KNews.id – Jakarta, Sekretaris Jenderal (Sekjen) Dewan Pimpinan Pusat (DPP) Partai Demokrasi Indonesia Perjuangan (PDI-P), Hasto Kristiyanto merasa upaya pembelaan atas dirinya sendiri selalu dijegal oleh Komisi Pemberantasan Korupsi (KPK).
Terbaru, penjegalan yang dirasakan Hasto adalah pemanggilan kuasa hukumnya, Febri Diansyah pada Kamis (27/3/2025). Febri dipanggil KPK saat sedang membela Hasto di Pengadilan Tindak Pidana Korupsi (Tipikor) Jakarta Pusat.
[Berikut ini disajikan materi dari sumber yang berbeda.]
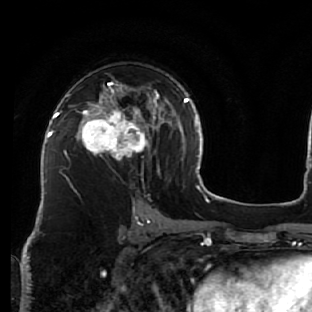
Breast MRI (dynamic contrast-enhanced), one axial slice; position 36 of 76 along the scan axis; cropped to one breast; dynamic contrast-enhanced series, time point 2 of 7 at this slice position (early post-contrast); 1.5 T; TE 2.6 ms, TR 5.7 ms; 2.5 mm slice thickness; 312 × 312 image matrix, field of view 195 × 195 mm. Female patient.
Outlined on this slice (semi-automatically segmented with operator editing):
- enhancing-tissue mask used for the functional tumour volume (all voxels passing the contrast-enhancement thresholds inside the analysis volume; usually the tumour): bounding box (x1, y1, x2, y2) in pixels: (76, 83, 160, 173)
Akibatnya, Febri harus meminta KPK menunda pemeriksaan tersebut hingga sidang selesai. Setelah sidang selesai, Febri Diansyah datang ke KPK sekitar pukul 11.45 WIB di hari yang sama.
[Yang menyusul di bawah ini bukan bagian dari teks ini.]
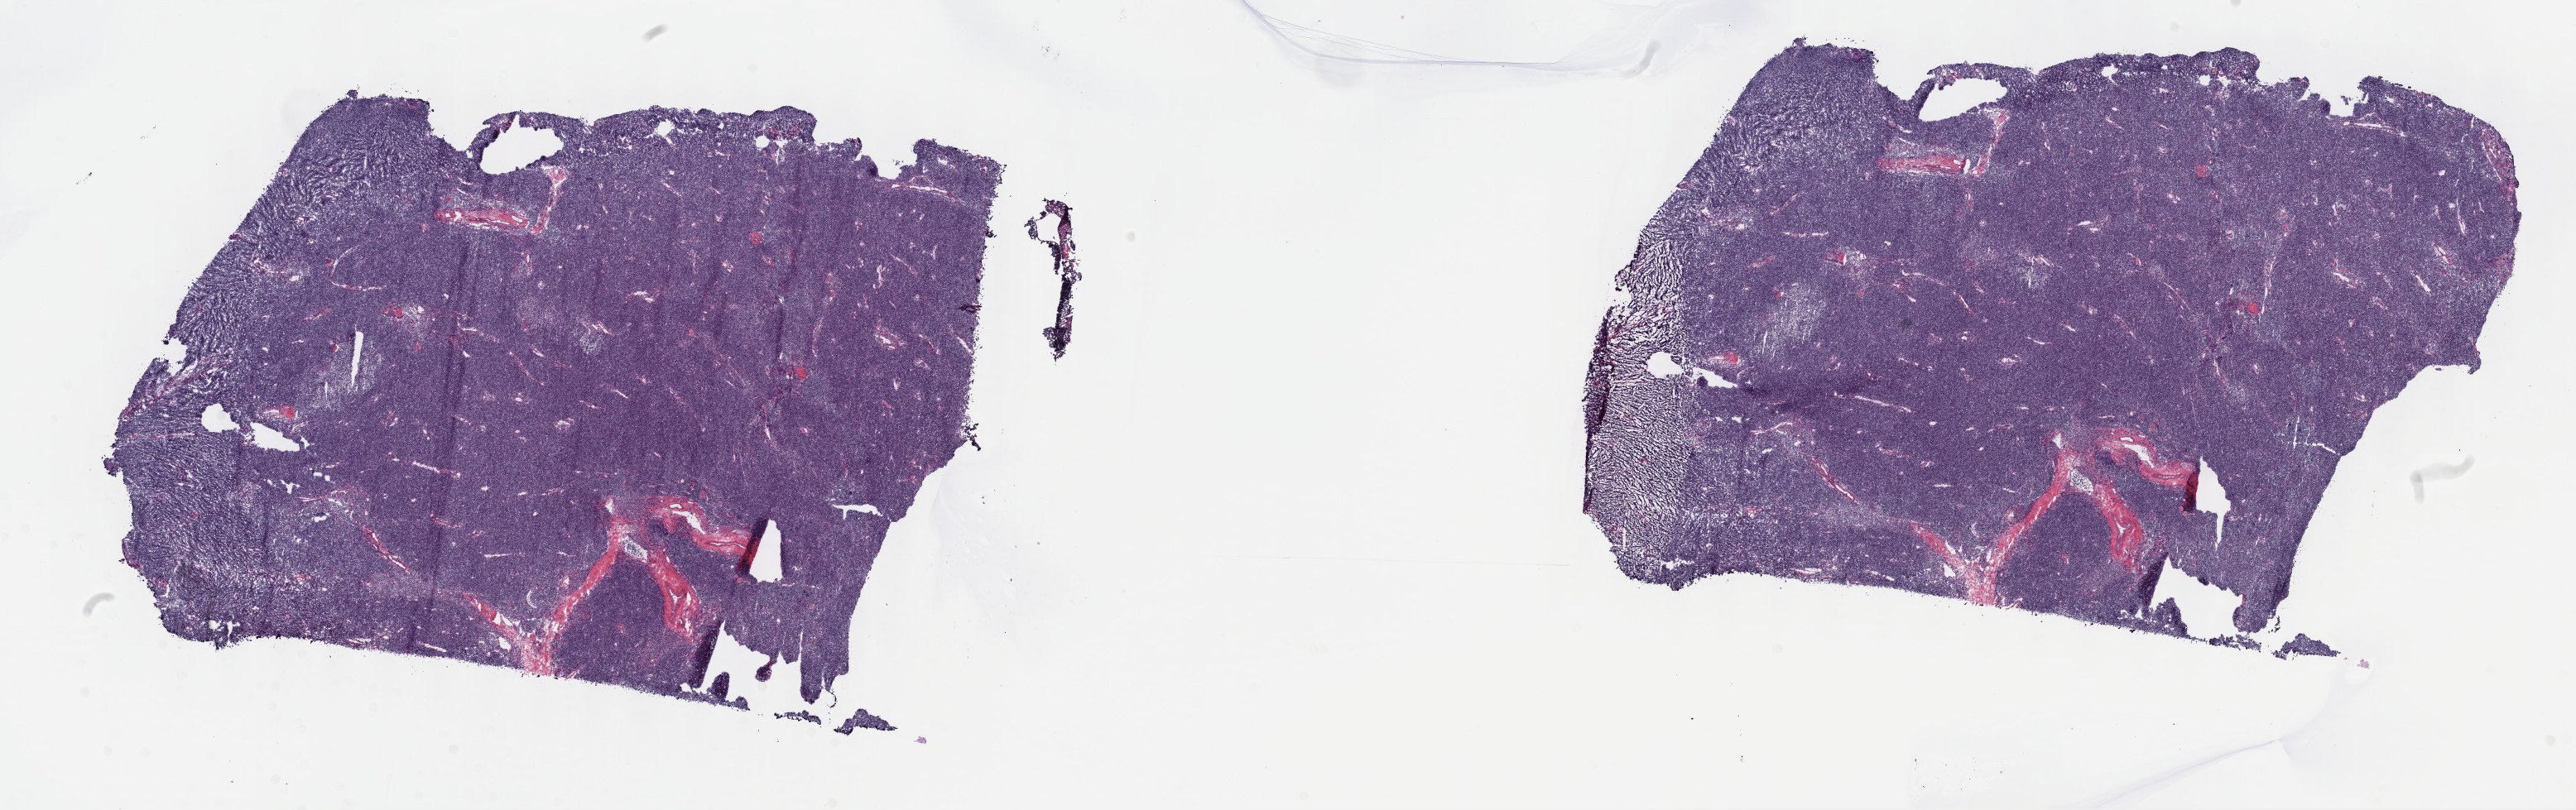
Whole-slide histology image, Hematoxylin and eosin (H&E) stained, shown as a low-resolution overview of the whole scanned area (about 25.2 x 7.9 mm, from a 40x scan), frozen section, sample: primary tumour, thymus. Male, age 38 years at initial diagnosis. Slide review estimates, as recorded: tumour cells 100%, tumour nuclei 80%.
Diagnosis: Thymoma, type B2, malignant.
Namun, belum 10 menit setelah Febri melakukan registrasi di lobi Gedung Merah Putih KPK, dia keluar lagi. Febri Diansyah mengungkapkan, pemeriksaannya ditunda karena penyidik cuti Lebaran. “Jadi teman-teman semua, tadi saya sudah daftar, sudah serahkan KTP, sudah dikasih lanyard sebagai tamu, dan sudah mengisi buku tamu juga,” katanya kepada wartawan pada Kamis, 27 Maret 2025.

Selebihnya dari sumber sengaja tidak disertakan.